Идея с приглашением в Царство Польское украинофилов и прочих не вполне благонадежных не была личной инициативой Черкасского, (34) а приобрела статус полуофициальной государственной политики. Вот как рассказывает Драгоманов, служивший тогда учителем во 2-й киевской гимназии, о том, как директор этой гимназии Вилуев, назначенный на должность попечителя всех школ Варшавской губернии, в 1864 г. приглашал в Варшаву и его. «Как же вы меня зовете в Варшаву, когда недавно чуть не на всю гимназию нигилистом назвали? Какой из меня усмиритель Польши!» — отвечал на приглашение Драгоманов. «Именно поэтому я Вас и зову, — горячо сказал Вилуев, — что Вы „нигилист", конечно, не в „базарном" смысле слова. Вы рационалист и демократ, а нам в Польше (Вилуев любил говорить как государственный муж) такие и нужны. Мы боремся там не с национальностью поляков, а с римским клерикализмом и аристократией.(35)
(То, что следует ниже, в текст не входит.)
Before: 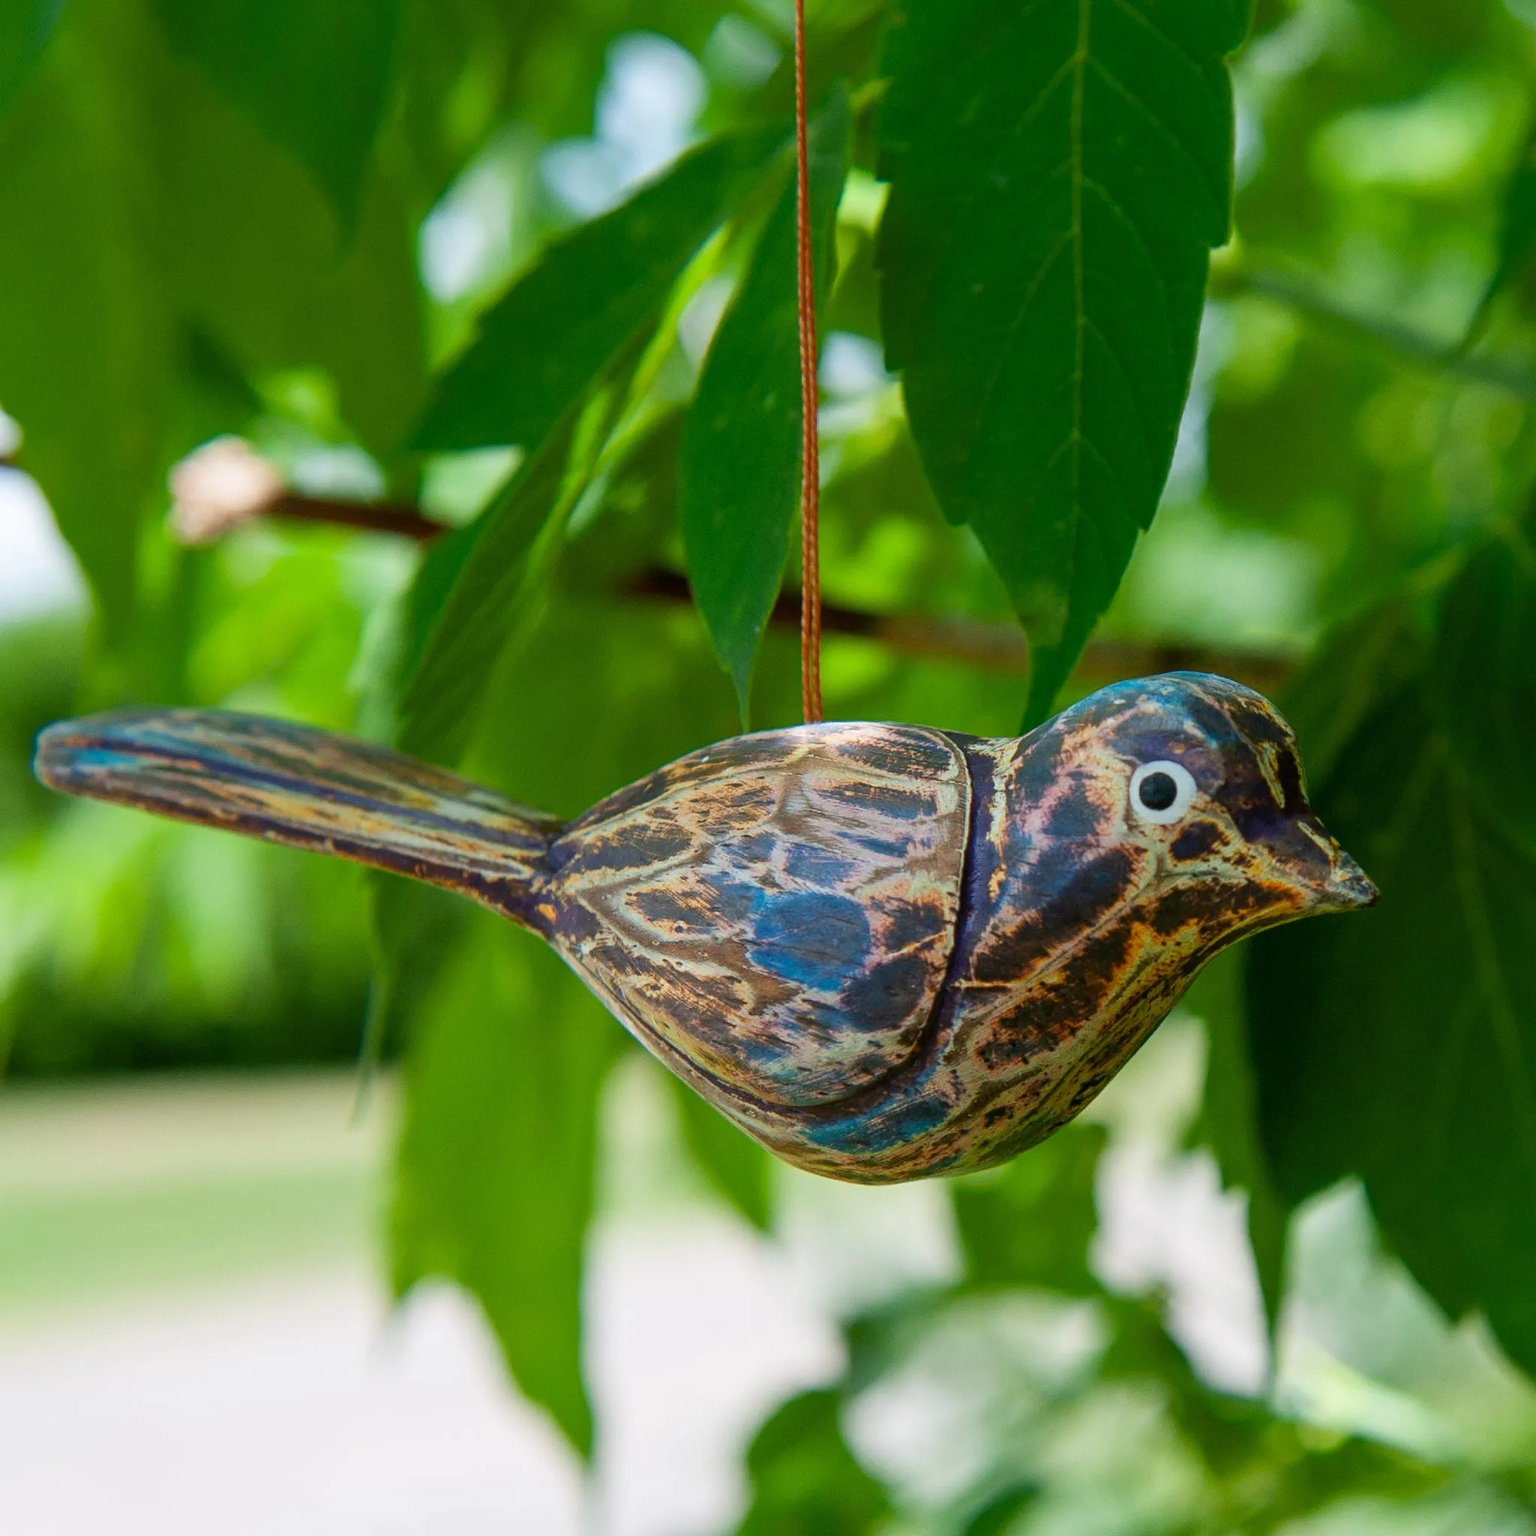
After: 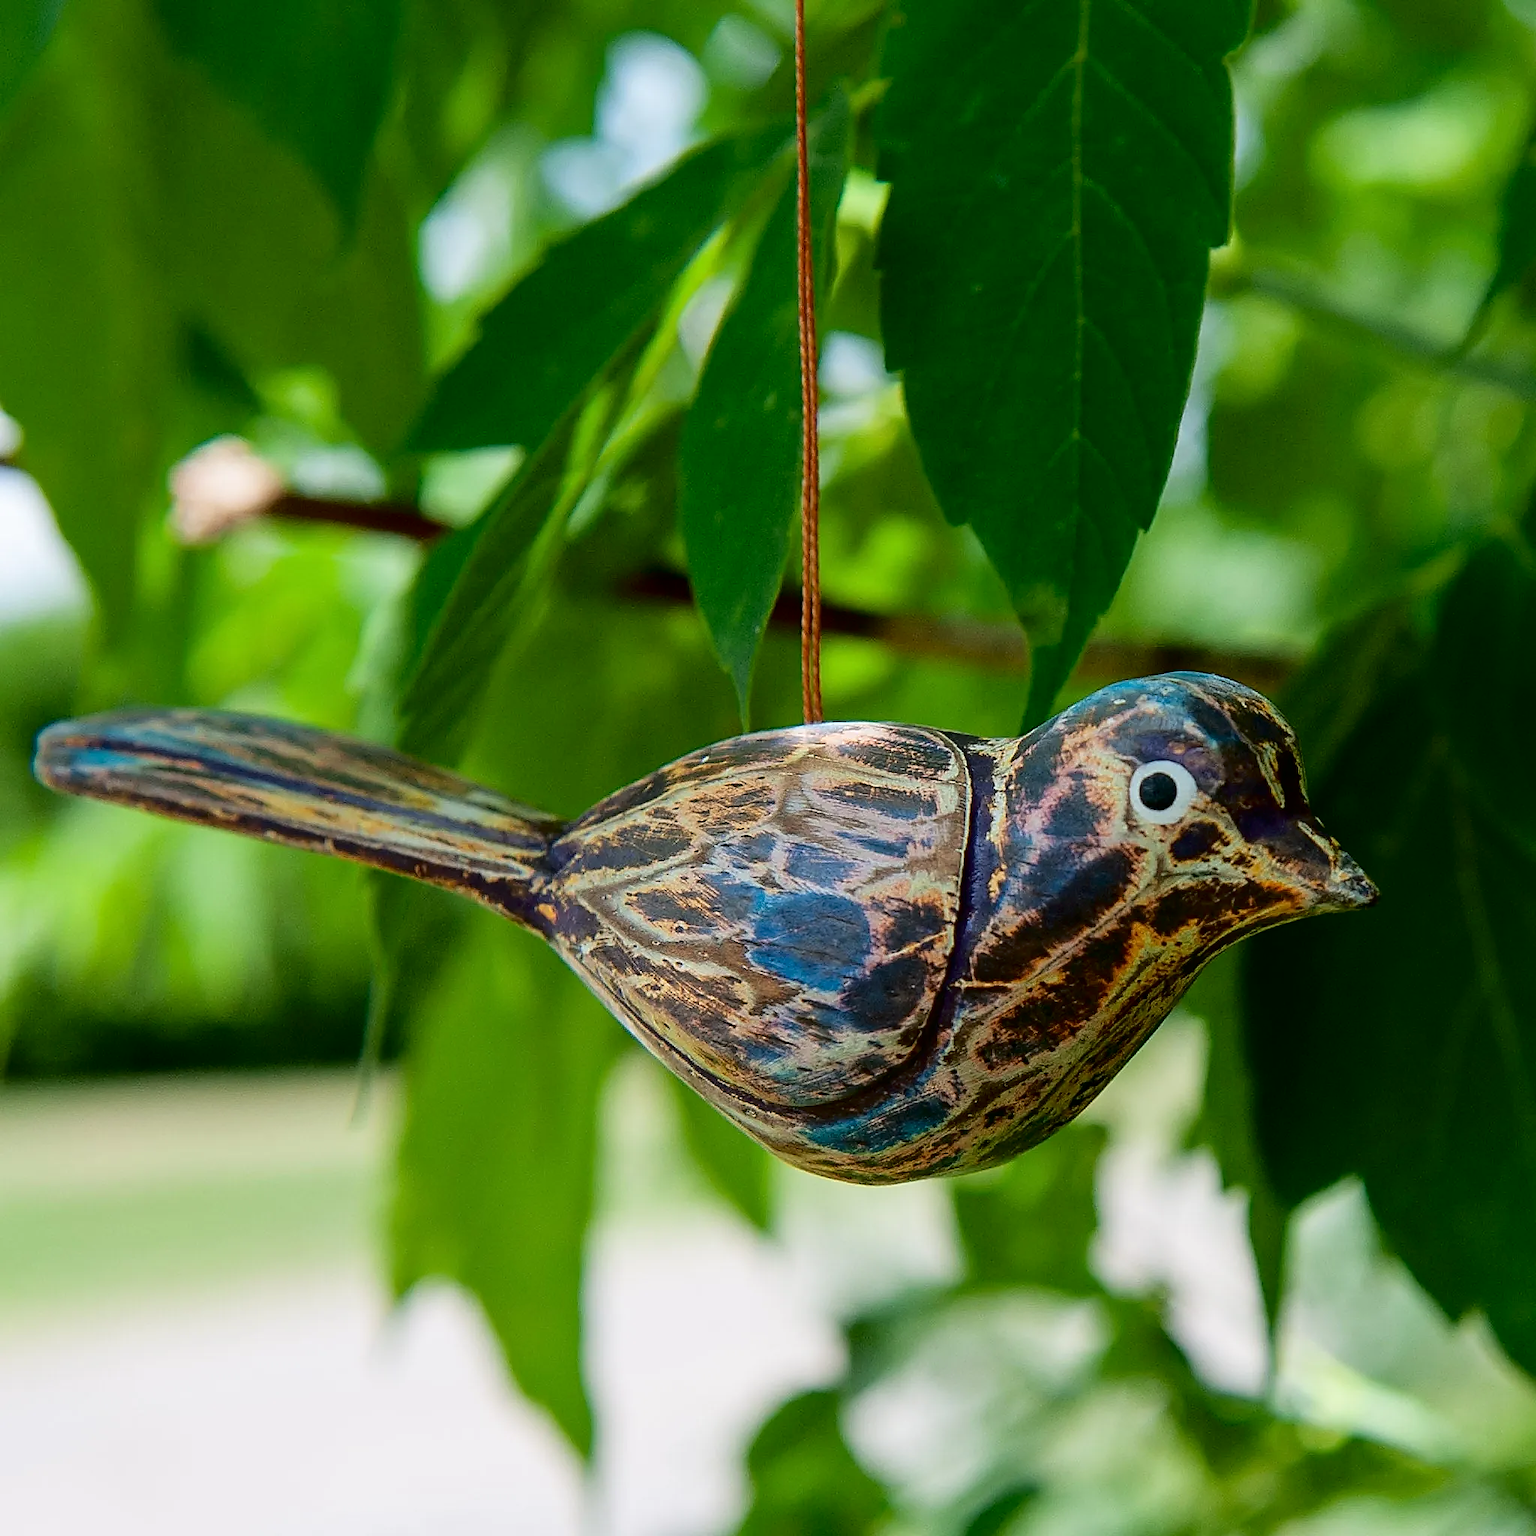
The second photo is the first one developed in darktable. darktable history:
sharpen: radius 1.4, amount 1.25, threshold 0.7
fill light: exposure -2 EV, width 8.6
Валуеву такие объяснения его почти однофамильца вряд ли пришлись бы по душе. Он считал, что антиполонизм, а уж тем паче антиаристократизм украинофилов не должны расцениваться как доказательство их лояльности. Собираясь в инспекционную поезку в Киевское генерал-губернаторство летом 1864 г., он так формулировал свои задачи в докладной записке царю: «В отношении к националь ному вопросу надлежит обратить внимание на стремления малороссийского сепаратизма и наблюдать за тем, чтобы под видом патриотического противодействия полонизму так называемые украйнофилы не организовали в народных массах противодействия правительственному великорусскому началу единства России». (36) Слежка за Кулишем, Белозерским и рядом других видных украинофилов продолжалась и в конце 60-х. (37)
Мезенцов в своих рапортах настаивал на «упорстве и стойкости» в сохранении запрета на преподавание на украинском, допуская лишь «объяснение по-малорусски некоторых незнакомых ученикам слов». (38) Таким образом, Валуевский циркуляр, по его мнению, следовало оставить в силе как постоянную меру. Корф был с ним согласен, но шел значительно глубже в анализе проблемы. Как и Мезенцов, Корф считал влияние украинофилов на тот момент крайне ограниченным, но полагал, что бороться с ним нужно незамедлительно. (Царь соглашался, написав на полях «необходимо».) (39) Говоря о мерах противодействия украинофилам, Корф рекомендовал «употребить против них те же средства, которые они употребляют для своих целей, то есть распространение в народе грамотности, но, конечно, не малороссийской, а русской». (40) Он предлагал конкретную программу «наводнения края до чрезвычайности дешевыми русскими книгами», включавшую издание дешевых книг для народа за казенный счет, предоставление частным издателям права бесплатной пересылки заказчикам в Малороссии изданных ими таких же книг (цена пересылки в некоторых случаях утраивала стоимость изначально дешевых изданий) (41), поручение губернаторам малороссийских губерний всемерно содействовать их распространению. Большие тиражи, а Корф говорил о 10 тысячах букварей только в качестве первого шага, даже при предлагавшейся им цене в 2 копейки за экземпляр позволяли покрыть производственные издержки. (Если вспомнить, что еще в 1861 г. украинофилы, несмотря на ограниченность их материальных ресурсов, смогли предложить митрополиту Арсению 6 тысяч букварей Шевченко, то планы Корфа отнюдь не выглядят неподъемными для бюджета Российской империи.) Корф подчеркивал, что если правительству удастся сделать эти книги более дешевыми, чем соответствующие малорусские, то и нужды в административных запретах не будет. В перспективе, указывал Корф, это лишило бы и малороссийскую литературу шансов сколько-нибудь существенно расширить круг читателей. (42) Александр II отчеркнул эти рассуждения Корфа, написав на полях: «Дельно. Мысль весьма хорошая. Сообразить, как ее исполнить».